Мне в сущности не было бы до всего этого дела, не будь это столь глупо, столь нелепо. Можно было подумать, что на земле не существует ни одного сколько-нибудь дурного человека, пороки которого не были бы известны всему миру, или во всяком случае не подвергались бы очень быстро разоблачению и что хорошие люди тотчас полной мерой вознаграждаются за славные свои дела. Успех, обыкновенный деловой успех, служил в те дни синонимом душевного величия. Клянусь вам, до семнадцати-восемнадцати лет я был уверен, что ни один человек не способен таить в себе такие греховные, такие порочные мысли, как те, что порой мелькали у меня в голове.

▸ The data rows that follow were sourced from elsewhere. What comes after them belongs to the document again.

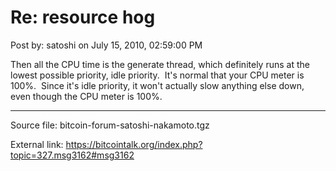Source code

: # Re: resource hog

Post by: satoshi on July 15, 2010, 02:59:00 PM

Then all the CPU time is the generate thread, which definitely runs at the lowest possible priority, idle priority. &nbsp;It's normal that your CPU meter is 100%. &nbsp;Since it's idle priority, it won't actually slow anything else down, even though the CPU meter is 100%.

---

Source file: bitcoin-forum-satoshi-nakamoto.tgz

External link: https://bitcointalk.org/index.php?topic=327.msg3162#msg3162
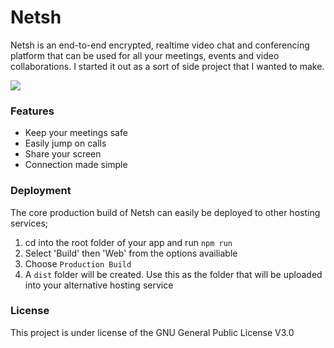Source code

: # Netsh
Netsh is an end-to-end encrypted, realtime video chat and conferencing platform that can be used for all your meetings, events and video collaborations.
I started it out as a sort of side project that I wanted to make.

![](https://dz7xwpjzpkel8.cloudfront.net/production/29003-dsss-1659928044.png)

### Features
- Keep your meetings safe
- Easily jump on calls
- Share your screen
- Connection made simple

### Deployment
The core production build of Netsh can easily be deployed to other hosting services;
1. cd into the root folder of your app and run `npm run`
2. Select 'Build' then 'Web' from the options availiable
3. Choose `Production Build`
4. A `dist` folder will be created. Use this as the folder that will be uploaded into your alternative hosting service


### License
This project is under license of the GNU General Public License V3.0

Тогда я только начинал подозревать, что кое-какие истины, преподанные мне теми или другими авторитетами, неверны. Я замечал, что далеко не все так называемые хорошие люди непременно хороши и не все плохие люди безнадежно плохи. Мало-помалу я начал понимать, что не везде господствуют те доктрины, которые проповедуются в нашем городишке, и не все люди по своим воззрениям похожи на тех, среди которых я вырос. Уже тогда я сделал открытие, что моя мать, как бы я ею ни восхищался, всего-навсего обыкновенная женщина, а вовсе не ангел во плоти; а мой отец и подавно — самый обыкновенный человек, и притом с причудами. Мои братья и сестры мало чем отличались от чьих-то других братьев и сестер: они были такие же люди, как все те, кто бороздил вокруг бурные воды житейского моря, а вовсе не избранные натуры, далекие от жизни и счастливые взаимным созерцанием своих совершенств. Короче говоря, я уже начал постигать, что мир — это бурная, кипучая, жестокая, веселая, многообещающая и губительная стихия и что сильным и хитрым, коварным и ловким суждено быть победителями, а слабым и простодушным, невежественным и тупым предуготована незавидная доля, и притом — отнюдь не в силу каких-то врожденных пороков, а просто в силу некоторых мешающих им недостатков, избавиться от которых не в их власти.